For healthy brain development, you must be prepared to make various lifestyle changes ‘such as adopting a more balanced diet, boosting routine cognitive activities and, especially, devoting more time to physical exercise.’
Alfredo Ramos-Miguel latest research particularly focuses on why physical exercise is so beneficial for a healthy brain regardless of your age.
It is well known from other medical studies that our bodies and brains change as we age. A study carried out in 2019 called ‘Neuropathological lesions in the very old: results from a large Brazilian autopsy study’ showed that neuropathological lesions are more common in the very old.
Exercise protects the brain
As you age, you can expect that your brain is more prone to develop neuropathological lesions. A neuropathological lesion is a brain lesion. Brain lesions are abnormalities seen on a brain-imaging scan. On CT or MRI scans, ‘brain lesions appear as dark or light spots that don’t look like normal brain tissue.‘
Studies of neuropathological lesions are often used in trying to understand Alzheimer’s disease which is more common in the very old and responsible for cognitive impairment.
Alfredo Ramos-Miguel’s new study shows even at an advanced age physical exercise benefits health in one of two ways:
- promoting synaptogenesis processes
Synaptogenesis refers to synapse formation between neurons during early brain development. Synapses are part of the circuit that connects sensory organs, like those that detect pain or touch. Synaptogenesis plays a vital role in learning, memory formation, and adaptation early in life.
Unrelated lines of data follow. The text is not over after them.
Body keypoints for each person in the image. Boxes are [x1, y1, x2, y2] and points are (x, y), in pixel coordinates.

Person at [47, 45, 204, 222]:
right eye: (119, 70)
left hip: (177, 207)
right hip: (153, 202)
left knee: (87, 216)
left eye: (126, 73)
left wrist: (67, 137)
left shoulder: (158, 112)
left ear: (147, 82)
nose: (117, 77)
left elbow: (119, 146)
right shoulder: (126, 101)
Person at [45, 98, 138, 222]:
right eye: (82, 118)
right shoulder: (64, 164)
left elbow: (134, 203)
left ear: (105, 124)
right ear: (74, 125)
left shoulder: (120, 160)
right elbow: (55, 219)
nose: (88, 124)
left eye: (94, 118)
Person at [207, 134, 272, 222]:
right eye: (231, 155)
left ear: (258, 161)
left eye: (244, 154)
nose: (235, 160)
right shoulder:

- increasing synaptic resilience against the harmful effects of neuropathological lesions
The study says exercise is good for increasing synaptic resilience against the harmful effects of neuropathological lesions
Don’t stop exercising
Study also advises people not to rest on their laurels, ‘participants with a high physical routine during early life and who discontinued this habit in the last two years of life had synaptic densities similar to those observed in more sedentary participants.’
Put simply, if you had a good physical exercise routine and give it up in later life, two years on, you will likely be at no better advantage than people who have had no good physical exercise routine habits.
Motivate the elderly to exercise more
Ramos-Miguel thinks public health systems should increase their efforts to ‘promote preventive and therapeutic strategies aimed at reducing sedentary lifestyles among the elderly‘.
This latest research by Alfredo Ramos-Miguel at UPV/EHU-University of the Basque Country is a study that provides the biological evidence for preventing and treating Alzheimer’s disease.
Alzheimer’s disease is estimated to have a total healthcare cost of over $305 billion and is expected to increase to more than $1 trillion as the population ages.